Assigned task A ::
Copy the listing below word for word, starting at its first line and ending with the line that contains "von Gesinnung zu".
------ Reading text
A company’s shares can qualify for 100 per cent business relief, provided it is not mainly carrying out investment business

Last week I looked at the detrimental effect holding excess cash in a business can have on business relief for inheritance tax purposes.

Such cash held without an identifiable business purpose attached to it is likely to represent an excepted asset, which will result in a proportionate denial of business relief.

Simply put, if 20 per cent of the company’s assets was represented by cash with no identifiable business purpose, then only 80 per cent of the share value would qualify for business relief.

So how about the “small faces” test I referred to last week? The all or nothing test for business relief?

Not by halves

First, let me remind you that, in relation to corporate structures, 100 per cent business relief potentially applies to all unquoted shareholdings in qualifying trading companies.

Business relief is available to both working and passive shareholders. It is a misconception that you need to be a director or work full-time in the company. And there is no minimum shareholding requirement, which means holdings of all sizes can qualify. Lastly, it is possible for non-voting and preference shares to attract relief, so it is not just ordinary voting shares that qualify.

Business relief works to reduce the value of the asset (shares) transferred to nil. However, it can also be restricted, which I would like to look at now, with a special focus on cash.

Before addressing the potential impact cash can have on business relief, though, it is worth restating the relevant shareholding must be held for at least two years prior to the transfer/death to qualify.

This two-year holding rule would seem to be there to prevent relief being obtained on pre-deathbed acquisitions of shares. However, where the shares are acquired on the death of a spouse/civil partner (but not on a lifetime transfer) the deceased’s period of ownership also counts towards the two-year minimum ownership period (section 108(b) Inheritance Tax Act 1984).
------------
------ Source material
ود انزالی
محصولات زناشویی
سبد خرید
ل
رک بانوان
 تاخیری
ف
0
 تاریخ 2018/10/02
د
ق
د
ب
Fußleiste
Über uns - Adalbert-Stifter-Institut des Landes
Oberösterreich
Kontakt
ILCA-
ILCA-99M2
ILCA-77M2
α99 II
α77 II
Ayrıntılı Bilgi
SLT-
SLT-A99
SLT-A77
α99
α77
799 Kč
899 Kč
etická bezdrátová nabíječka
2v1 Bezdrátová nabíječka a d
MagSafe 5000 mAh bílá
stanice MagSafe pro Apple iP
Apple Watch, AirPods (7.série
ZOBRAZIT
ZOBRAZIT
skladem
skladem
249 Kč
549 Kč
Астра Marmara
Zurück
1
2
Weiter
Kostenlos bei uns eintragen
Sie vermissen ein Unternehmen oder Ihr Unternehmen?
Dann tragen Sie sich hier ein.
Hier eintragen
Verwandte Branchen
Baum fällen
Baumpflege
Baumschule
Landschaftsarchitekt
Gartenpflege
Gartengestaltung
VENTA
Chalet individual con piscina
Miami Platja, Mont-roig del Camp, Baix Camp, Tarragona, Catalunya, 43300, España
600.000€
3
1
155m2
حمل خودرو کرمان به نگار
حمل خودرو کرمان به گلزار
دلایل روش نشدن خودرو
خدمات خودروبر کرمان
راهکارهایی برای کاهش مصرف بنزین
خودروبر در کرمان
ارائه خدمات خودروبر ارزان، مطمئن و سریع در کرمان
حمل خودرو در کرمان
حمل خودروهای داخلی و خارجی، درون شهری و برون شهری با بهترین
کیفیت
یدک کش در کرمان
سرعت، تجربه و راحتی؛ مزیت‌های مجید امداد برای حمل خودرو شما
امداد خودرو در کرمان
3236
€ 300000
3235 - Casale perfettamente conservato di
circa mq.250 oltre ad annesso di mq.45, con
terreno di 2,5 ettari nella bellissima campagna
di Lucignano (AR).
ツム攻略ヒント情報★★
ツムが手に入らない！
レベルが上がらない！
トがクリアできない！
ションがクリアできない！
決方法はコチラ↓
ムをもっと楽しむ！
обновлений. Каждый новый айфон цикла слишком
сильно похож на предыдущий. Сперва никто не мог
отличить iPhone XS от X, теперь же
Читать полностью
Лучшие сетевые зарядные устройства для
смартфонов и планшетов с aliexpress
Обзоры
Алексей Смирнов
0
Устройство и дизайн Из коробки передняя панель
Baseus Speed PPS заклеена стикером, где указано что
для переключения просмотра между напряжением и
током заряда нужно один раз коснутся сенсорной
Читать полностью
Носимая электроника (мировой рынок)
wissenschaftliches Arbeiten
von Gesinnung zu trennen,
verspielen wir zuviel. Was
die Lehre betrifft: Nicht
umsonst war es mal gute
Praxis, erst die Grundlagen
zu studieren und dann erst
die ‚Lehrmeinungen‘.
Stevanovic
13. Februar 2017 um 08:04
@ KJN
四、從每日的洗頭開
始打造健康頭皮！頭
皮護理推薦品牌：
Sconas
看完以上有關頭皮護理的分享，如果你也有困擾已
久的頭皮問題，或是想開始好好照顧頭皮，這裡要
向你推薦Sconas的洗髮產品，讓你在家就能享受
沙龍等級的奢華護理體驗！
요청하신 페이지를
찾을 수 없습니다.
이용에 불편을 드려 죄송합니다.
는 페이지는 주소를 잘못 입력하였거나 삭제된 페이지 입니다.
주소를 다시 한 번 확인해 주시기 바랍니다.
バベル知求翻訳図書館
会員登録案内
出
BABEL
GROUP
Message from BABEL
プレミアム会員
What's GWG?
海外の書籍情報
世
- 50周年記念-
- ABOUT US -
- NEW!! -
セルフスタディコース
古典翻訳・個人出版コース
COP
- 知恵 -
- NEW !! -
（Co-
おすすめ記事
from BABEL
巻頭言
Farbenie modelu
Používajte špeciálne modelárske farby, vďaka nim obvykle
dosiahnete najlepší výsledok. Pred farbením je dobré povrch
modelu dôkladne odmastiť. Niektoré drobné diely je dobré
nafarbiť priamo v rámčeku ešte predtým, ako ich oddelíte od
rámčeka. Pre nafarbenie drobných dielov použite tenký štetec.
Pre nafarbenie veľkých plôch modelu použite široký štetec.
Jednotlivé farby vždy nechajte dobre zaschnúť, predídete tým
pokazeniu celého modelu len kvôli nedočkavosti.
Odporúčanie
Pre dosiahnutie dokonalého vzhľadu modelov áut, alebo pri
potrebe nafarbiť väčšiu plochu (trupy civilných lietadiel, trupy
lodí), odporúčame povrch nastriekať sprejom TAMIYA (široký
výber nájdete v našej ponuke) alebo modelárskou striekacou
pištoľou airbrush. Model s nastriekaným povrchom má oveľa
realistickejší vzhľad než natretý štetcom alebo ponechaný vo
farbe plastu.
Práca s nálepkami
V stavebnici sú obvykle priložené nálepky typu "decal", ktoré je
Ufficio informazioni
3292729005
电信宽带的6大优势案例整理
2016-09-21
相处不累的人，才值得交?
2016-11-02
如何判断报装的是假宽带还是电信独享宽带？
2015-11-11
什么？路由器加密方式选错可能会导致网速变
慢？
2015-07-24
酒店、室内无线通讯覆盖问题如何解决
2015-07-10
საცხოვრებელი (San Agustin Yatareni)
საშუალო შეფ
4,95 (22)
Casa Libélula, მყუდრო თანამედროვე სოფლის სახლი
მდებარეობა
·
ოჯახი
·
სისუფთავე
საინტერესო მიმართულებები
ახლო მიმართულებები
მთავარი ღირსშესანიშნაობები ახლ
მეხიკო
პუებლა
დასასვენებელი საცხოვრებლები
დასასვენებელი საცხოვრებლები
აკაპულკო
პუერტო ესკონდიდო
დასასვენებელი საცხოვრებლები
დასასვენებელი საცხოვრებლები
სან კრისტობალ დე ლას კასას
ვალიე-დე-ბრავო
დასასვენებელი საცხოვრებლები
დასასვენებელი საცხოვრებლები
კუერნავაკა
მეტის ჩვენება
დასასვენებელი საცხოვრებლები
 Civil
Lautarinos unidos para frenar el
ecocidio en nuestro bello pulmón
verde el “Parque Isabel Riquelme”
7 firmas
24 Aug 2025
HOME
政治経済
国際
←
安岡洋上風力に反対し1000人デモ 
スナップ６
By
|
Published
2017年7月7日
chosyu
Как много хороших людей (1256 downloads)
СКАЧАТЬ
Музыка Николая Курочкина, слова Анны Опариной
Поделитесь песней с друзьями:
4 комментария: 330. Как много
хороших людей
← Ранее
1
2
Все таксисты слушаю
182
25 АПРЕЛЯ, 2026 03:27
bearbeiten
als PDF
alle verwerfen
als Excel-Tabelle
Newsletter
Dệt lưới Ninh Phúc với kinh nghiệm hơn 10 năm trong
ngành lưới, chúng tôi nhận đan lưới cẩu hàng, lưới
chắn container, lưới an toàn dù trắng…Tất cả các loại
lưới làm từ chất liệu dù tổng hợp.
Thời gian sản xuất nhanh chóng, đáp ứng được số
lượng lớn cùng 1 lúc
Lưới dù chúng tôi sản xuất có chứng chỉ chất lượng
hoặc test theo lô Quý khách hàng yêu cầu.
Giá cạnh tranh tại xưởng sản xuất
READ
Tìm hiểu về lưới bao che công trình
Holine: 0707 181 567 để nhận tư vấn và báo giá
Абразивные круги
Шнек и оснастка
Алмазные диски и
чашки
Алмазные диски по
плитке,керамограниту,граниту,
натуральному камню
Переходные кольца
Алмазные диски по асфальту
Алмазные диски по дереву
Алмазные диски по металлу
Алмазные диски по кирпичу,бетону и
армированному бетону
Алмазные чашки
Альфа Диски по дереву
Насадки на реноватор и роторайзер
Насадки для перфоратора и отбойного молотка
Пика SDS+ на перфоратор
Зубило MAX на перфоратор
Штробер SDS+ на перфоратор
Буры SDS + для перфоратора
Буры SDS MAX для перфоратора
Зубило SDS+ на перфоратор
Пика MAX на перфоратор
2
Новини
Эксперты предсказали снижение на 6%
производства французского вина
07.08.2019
------------
Assigned task B ::
Pick up the article on business relief for inheritance tax right after its last sentence and keep writing.

Answer area A ::
ود انزالی
محصولات زناشویی
سبد خرید
ل
رک بانوان
 تاخیری
ف
0
 تاریخ 2018/10/02
د
ق
د
ب
Fußleiste
Über uns - Adalbert-Stifter-Institut des Landes
Oberösterreich
Kontakt
ILCA-
ILCA-99M2
ILCA-77M2
α99 II
α77 II
Ayrıntılı Bilgi
SLT-
SLT-A99
SLT-A77
α99
α77
799 Kč
899 Kč
etická bezdrátová nabíječka
2v1 Bezdrátová nabíječka a d
MagSafe 5000 mAh bílá
stanice MagSafe pro Apple iP
Apple Watch, AirPods (7.série
ZOBRAZIT
ZOBRAZIT
skladem
skladem
249 Kč
549 Kč
Астра Marmara
Zurück
1
2
Weiter
Kostenlos bei uns eintragen
Sie vermissen ein Unternehmen oder Ihr Unternehmen?
Dann tragen Sie sich hier ein.
Hier eintragen
Verwandte Branchen
Baum fällen
Baumpflege
Baumschule
Landschaftsarchitekt
Gartenpflege
Gartengestaltung
VENTA
Chalet individual con piscina
Miami Platja, Mont-roig del Camp, Baix Camp, Tarragona, Catalunya, 43300, España
600.000€
3
1
155m2
حمل خودرو کرمان به نگار
حمل خودرو کرمان به گلزار
دلایل روش نشدن خودرو
خدمات خودروبر کرمان
راهکارهایی برای کاهش مصرف بنزین
خودروبر در کرمان
ارائه خدمات خودروبر ارزان، مطمئن و سریع در کرمان
حمل خودرو در کرمان
حمل خودروهای داخلی و خارجی، درون شهری و برون شهری با بهترین
کیفیت
یدک کش در کرمان
سرعت، تجربه و راحتی؛ مزیت‌های مجید امداد برای حمل خودرو شما
امداد خودرو در کرمان
3236
€ 300000
3235 - Casale perfettamente conservato di
circa mq.250 oltre ad annesso di mq.45, con
terreno di 2,5 ettari nella bellissima campagna
di Lucignano (AR).
ツム攻略ヒント情報★★
ツムが手に入らない！
レベルが上がらない！
トがクリアできない！
ションがクリアできない！
決方法はコチラ↓
ムをもっと楽しむ！
обновлений. Каждый новый айфон цикла слишком
сильно похож на предыдущий. Сперва никто не мог
отличить iPhone XS от X, теперь же
Читать полностью
Лучшие сетевые зарядные устройства для
смартфонов и планшетов с aliexpress
Обзоры
Алексей Смирнов
0
Устройство и дизайн Из коробки передняя панель
Baseus Speed PPS заклеена стикером, где указано что
для переключения просмотра между напряжением и
током заряда нужно один раз коснутся сенсорной
Читать полностью
Носимая электроника (мировой рынок)
wissenschaftliches Arbeiten
von Gesinnung zu trennen,

Answer area B ::
Another non-cash-related issue to consider is that there will be no business relief if a binding contract for the sale of the shares has been entered into at the time of the transfer or death, unless this is part of a company reconstruction or amalgamation. This can be especially relevant in relation to share succession arrangements. It is quite easy for the “buy/sell” agreement to be in binding format (that is, “will sell/will buy”).

This will be enough to deny business relief, which would be very relevant if the shares are left to anything other than a surviving spouse or civil partner: for example, into a “by-pass” trust.

The advantage of advice

The benefit of informed advice in this area of financial planning is very clear. You need to get the right cross option agreement and the right trust, together with the right life cover, to ensure you achieve your tax objective effectively.

As mentioned above, business relief-eligible companies are referred to as qualifying trading companies. The starting position reflected by legislation is that all shareholdings are eligible for business relief unless the company’s business consists wholly or mainly of:

  • Dealing in securities, stocks or shares, land or buildings; or
  • Making or holding investments (subject to an important exception for qualifying holding companies).

Business relief has thus been recently denied for property letting activities, even where the landlord provided some services. It has also been refused on a furnished holiday letting business on the basis the few services provided by the taxpayer were “unlikely to be material” and “insufficient to prevent the business being mainly one of property investment”.

As I have indicated above, the trading or not test is determined on an all or nothing basis: the shareholding either qualifies in full (subject to the excepted assets exclusion – very relevant in relation to cash) or it does not.

It is therefore possible for a company’s shares to fully qualify for 100 per cent business relief provided it is not mainly carrying out an investment business (that is, it is mainly trading). Thus, a small or incidental investment activity run alongside a predominantly trading one would effectively attract business relief through the value of the shareholding.

I will consider this important issue in a little more detail next week to close off this interesting subject.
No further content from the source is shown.